“The Future Memory Foundation seeks to conserve and present the history of Nazi crimes and the Holocaust in the service of education and reflection on the past, present, and future of the human condition. We believe that now that we are entering the post witness era we have to resort to advanced technologies such as Virtual and Augmented Reality to make the sites themselves become the portal to the historical sources. This approach is based in a scientifically grounded view of human memory and experience” Manifesto Saving the Past Shaping the Future
Saving the Past – Shaping the Future
The Future Memory foundation is an initiative to preserve, present and project the history of Nazi crimes and the Holocaust through the sites of the European landscape of terror. Read more on our mission statement here.
The Problem: Europe’s memory crisis in the absence of witnesses
We are facing the end of the “age of the witness”. Over the last seventy years, witness and survivor testimonies were fundamental for the commemoration of Holocaust crimes. They have connected subsequent generations with this horrifying past and were pivotal in anchoring it in the collective memory. However, we are now facing the end of the age of the witness given their mortality. Existing memorial sites or museums offer a traditional historiographical approach. In particular, they have not included the multiplicity of campsites all-over Europe as grounded in the physical landscape of terror integrated with pertinent historical sources (e.g. images, maps, construction plans) and personal descriptions (e.g. from testimonies and diaries). As a result, the systemic, global characteristics of the process of Nazi crimes has been lost.
The Task: Reconstructing the spatial structure of Nazi terror
We propose to use virtual and augmented reality techniques to reconstruct sites of Nazi crimes and their interrelated structure. These reconstructions will be tied to a vast amount of historical material such as eyewitness accounts, official documents, photos and artifacts that will all be digitized and suitably contextualized. This network of the sites of the landscape of terror will be accessible through both physical and virtual visits and describe the system, process, and impact of Nazi crimes. Hence, by using advanced digital humanities technologies, we will conserve, develop and present the memory of the Holocaust for future generations. A starting-point has been set and implemented at the Bergen-Belsen Memorial beginning in 2010.

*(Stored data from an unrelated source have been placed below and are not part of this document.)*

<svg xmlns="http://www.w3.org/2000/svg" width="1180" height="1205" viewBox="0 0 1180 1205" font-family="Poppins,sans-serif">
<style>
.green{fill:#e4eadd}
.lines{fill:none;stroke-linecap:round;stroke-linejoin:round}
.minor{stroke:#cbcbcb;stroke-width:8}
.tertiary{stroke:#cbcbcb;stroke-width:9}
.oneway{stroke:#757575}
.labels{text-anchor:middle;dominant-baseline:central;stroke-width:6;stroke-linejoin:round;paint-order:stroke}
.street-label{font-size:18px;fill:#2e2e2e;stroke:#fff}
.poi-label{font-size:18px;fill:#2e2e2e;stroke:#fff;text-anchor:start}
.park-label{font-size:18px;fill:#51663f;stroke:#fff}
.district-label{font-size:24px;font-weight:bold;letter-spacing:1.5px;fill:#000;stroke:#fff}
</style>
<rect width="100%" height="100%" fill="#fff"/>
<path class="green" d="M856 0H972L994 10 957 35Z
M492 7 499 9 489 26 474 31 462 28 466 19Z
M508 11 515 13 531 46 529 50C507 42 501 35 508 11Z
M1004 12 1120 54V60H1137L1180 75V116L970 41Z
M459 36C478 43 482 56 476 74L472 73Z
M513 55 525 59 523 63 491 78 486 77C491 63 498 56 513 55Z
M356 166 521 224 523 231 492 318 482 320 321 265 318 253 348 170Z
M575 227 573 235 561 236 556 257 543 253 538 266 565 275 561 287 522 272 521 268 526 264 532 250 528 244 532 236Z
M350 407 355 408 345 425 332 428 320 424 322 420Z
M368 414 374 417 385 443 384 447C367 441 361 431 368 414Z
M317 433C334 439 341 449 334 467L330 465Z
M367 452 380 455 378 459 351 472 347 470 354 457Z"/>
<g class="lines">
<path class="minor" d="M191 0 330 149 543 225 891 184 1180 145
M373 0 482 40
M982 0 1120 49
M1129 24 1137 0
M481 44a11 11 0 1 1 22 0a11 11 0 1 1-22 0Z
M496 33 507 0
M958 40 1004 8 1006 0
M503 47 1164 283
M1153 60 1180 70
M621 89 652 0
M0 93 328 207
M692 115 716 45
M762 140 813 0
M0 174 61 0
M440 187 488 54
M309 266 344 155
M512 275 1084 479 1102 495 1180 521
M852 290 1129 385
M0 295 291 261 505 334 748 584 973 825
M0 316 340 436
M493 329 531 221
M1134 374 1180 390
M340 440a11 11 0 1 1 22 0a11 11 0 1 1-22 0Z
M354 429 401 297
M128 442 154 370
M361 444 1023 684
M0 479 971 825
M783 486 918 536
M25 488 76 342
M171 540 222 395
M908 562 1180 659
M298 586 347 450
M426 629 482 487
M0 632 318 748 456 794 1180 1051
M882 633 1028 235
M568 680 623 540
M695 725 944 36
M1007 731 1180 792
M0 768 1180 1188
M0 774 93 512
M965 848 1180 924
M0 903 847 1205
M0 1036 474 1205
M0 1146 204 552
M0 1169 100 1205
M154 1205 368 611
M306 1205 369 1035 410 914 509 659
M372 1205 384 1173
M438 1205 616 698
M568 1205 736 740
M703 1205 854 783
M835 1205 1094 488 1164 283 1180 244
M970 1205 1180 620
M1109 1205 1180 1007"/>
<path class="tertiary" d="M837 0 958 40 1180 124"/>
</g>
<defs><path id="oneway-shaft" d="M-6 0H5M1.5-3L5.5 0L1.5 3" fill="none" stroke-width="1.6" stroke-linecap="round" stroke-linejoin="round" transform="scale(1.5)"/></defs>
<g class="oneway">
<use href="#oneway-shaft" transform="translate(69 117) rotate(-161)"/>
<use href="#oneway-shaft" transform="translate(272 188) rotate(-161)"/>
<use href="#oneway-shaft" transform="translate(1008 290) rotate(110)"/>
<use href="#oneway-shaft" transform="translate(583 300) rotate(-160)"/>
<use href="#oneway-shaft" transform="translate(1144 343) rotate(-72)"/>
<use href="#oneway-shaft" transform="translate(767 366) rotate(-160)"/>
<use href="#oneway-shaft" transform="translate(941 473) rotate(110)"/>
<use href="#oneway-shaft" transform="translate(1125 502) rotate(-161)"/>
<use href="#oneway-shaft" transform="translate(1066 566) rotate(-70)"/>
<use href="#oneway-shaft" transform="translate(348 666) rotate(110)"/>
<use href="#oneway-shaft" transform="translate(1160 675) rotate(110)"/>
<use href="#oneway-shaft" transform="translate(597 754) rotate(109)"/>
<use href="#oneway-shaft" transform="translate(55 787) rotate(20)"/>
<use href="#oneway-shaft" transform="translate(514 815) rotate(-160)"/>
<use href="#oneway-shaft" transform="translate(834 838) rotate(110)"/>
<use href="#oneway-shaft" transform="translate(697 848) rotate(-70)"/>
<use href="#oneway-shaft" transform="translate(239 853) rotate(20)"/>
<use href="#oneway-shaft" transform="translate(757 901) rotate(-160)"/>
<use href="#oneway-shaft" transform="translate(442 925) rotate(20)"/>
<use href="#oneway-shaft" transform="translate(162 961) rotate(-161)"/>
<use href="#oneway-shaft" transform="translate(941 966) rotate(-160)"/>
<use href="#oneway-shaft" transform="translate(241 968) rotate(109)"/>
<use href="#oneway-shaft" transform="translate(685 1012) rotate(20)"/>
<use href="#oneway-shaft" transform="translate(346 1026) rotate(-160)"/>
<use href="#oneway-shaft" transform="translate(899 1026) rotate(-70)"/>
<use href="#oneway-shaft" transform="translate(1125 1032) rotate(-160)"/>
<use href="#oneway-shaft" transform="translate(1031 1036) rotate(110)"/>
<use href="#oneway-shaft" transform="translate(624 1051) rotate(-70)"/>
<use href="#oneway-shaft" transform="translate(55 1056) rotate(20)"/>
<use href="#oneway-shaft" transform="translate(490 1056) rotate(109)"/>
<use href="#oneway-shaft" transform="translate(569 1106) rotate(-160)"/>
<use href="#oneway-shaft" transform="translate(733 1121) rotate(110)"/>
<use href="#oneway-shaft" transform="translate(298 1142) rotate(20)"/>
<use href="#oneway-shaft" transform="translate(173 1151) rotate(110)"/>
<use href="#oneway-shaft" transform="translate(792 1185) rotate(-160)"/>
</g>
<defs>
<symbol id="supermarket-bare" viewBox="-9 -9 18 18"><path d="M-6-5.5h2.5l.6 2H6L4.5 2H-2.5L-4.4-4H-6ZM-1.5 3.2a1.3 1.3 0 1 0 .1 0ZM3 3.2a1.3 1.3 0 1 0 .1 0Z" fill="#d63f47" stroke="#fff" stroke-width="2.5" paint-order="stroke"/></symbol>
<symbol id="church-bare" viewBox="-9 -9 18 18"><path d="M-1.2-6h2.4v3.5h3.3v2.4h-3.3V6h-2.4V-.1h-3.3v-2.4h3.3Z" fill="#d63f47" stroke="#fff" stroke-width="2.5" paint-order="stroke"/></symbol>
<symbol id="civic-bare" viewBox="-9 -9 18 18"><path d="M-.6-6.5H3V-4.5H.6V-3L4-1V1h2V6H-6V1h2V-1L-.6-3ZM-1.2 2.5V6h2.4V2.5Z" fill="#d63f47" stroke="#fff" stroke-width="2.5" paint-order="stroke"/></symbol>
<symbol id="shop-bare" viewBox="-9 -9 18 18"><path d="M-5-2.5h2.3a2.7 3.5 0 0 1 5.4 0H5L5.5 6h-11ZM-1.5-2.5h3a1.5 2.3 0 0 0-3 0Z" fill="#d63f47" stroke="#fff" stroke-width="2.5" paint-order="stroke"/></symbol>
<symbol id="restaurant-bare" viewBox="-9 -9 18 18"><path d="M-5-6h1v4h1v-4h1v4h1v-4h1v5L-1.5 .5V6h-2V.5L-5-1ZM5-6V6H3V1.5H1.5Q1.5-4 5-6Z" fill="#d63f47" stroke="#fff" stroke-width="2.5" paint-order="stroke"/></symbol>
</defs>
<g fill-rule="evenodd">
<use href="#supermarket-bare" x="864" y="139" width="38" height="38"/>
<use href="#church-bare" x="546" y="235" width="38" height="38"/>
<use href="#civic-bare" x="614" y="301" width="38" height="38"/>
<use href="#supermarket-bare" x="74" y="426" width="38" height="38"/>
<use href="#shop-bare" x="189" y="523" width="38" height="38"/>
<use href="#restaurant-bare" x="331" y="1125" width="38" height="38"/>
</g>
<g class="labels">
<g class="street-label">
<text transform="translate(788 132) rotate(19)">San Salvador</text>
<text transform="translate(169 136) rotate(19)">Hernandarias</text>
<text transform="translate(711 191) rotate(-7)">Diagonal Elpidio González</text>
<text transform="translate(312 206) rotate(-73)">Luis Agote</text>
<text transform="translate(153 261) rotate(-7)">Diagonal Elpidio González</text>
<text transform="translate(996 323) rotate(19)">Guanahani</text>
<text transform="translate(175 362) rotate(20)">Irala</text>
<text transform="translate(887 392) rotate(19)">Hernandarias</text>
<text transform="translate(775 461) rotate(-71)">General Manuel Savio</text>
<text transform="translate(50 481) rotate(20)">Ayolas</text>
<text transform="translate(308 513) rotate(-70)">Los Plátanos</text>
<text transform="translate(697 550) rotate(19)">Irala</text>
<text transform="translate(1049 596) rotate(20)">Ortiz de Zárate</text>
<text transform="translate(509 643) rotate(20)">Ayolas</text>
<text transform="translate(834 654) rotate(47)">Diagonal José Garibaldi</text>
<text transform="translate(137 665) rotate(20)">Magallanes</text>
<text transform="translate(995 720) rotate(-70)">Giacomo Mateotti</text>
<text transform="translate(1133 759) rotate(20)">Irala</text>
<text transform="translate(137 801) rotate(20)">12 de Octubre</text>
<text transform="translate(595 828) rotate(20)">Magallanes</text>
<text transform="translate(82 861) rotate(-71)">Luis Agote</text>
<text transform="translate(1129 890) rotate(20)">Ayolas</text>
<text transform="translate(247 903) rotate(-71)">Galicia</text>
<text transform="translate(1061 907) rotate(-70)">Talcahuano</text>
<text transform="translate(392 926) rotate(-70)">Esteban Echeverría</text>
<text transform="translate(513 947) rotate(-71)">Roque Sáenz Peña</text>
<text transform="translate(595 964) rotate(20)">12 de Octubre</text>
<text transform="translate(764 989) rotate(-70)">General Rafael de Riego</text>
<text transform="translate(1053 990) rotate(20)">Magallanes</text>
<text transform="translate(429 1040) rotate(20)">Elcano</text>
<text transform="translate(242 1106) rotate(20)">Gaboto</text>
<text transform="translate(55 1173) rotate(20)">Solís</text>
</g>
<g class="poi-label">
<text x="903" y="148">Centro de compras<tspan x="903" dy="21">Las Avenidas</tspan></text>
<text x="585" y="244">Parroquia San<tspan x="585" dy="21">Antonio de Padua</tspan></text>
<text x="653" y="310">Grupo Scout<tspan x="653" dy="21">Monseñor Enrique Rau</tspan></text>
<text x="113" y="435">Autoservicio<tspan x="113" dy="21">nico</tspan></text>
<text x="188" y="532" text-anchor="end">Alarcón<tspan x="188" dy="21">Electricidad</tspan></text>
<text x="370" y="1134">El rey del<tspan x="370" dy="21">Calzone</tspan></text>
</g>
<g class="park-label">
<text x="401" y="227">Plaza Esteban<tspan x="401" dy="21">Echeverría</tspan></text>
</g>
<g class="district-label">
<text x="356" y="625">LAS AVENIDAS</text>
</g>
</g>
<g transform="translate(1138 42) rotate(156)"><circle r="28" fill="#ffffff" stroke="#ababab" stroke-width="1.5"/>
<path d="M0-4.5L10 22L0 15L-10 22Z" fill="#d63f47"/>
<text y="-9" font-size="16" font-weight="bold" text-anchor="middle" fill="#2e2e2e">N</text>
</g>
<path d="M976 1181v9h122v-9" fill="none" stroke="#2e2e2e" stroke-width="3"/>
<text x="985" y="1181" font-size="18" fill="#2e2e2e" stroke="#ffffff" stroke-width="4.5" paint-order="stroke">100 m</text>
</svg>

Installations description available @ Memory in the Digital Age
For the first time ever, a three-dimensional, virtual model of the former camp that was fully destroyed after its liberation, has been constructed and presented within a three-wall-projection space. This immersive interactive presentation has been linked with a mobile tablet-based application that allows visitors to physically visit the former campsite and perceive and experience the historical spatial structures and details of fences, buildings and camp sections as part of the landscape. Most importantly, multiple geo-localized sources are accessible opening an in-depth perspective into the use and experience of this node in the landscape of terror. Hence, space as a portal to information, providing a context for reflection and meaning generation.